##### Supplied records #####
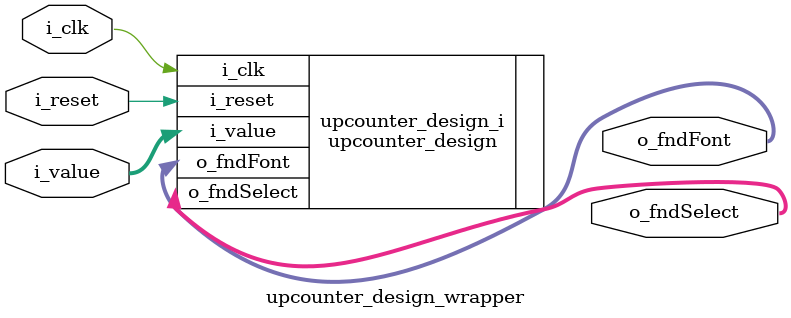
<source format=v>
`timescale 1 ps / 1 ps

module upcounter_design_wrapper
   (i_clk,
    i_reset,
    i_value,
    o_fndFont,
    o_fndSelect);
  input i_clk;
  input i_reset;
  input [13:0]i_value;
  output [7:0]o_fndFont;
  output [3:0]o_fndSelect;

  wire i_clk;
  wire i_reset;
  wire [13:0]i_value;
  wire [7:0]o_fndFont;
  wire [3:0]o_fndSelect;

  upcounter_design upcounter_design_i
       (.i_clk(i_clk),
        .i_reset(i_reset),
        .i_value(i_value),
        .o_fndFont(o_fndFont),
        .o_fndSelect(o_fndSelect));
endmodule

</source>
#####
##### Supplied records #####
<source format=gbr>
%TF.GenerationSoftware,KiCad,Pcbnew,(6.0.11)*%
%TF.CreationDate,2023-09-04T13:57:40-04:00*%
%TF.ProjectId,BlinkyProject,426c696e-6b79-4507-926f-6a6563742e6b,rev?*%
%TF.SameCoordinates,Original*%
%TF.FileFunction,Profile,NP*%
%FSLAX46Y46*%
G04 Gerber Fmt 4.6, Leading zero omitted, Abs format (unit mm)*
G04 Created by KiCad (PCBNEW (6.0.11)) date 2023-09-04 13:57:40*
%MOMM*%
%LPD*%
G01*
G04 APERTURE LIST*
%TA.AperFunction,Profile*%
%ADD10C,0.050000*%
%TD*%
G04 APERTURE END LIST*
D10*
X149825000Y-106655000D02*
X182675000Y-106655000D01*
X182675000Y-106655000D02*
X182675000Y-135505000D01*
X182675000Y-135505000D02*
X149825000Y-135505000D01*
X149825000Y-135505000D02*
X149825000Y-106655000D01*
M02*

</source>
#####
Task statement ▸ Whenever the word "source" occurs in a line above, copy that line.

Finished exercise ▸
<source format=v>
</source>
<source format=gbr>
</source>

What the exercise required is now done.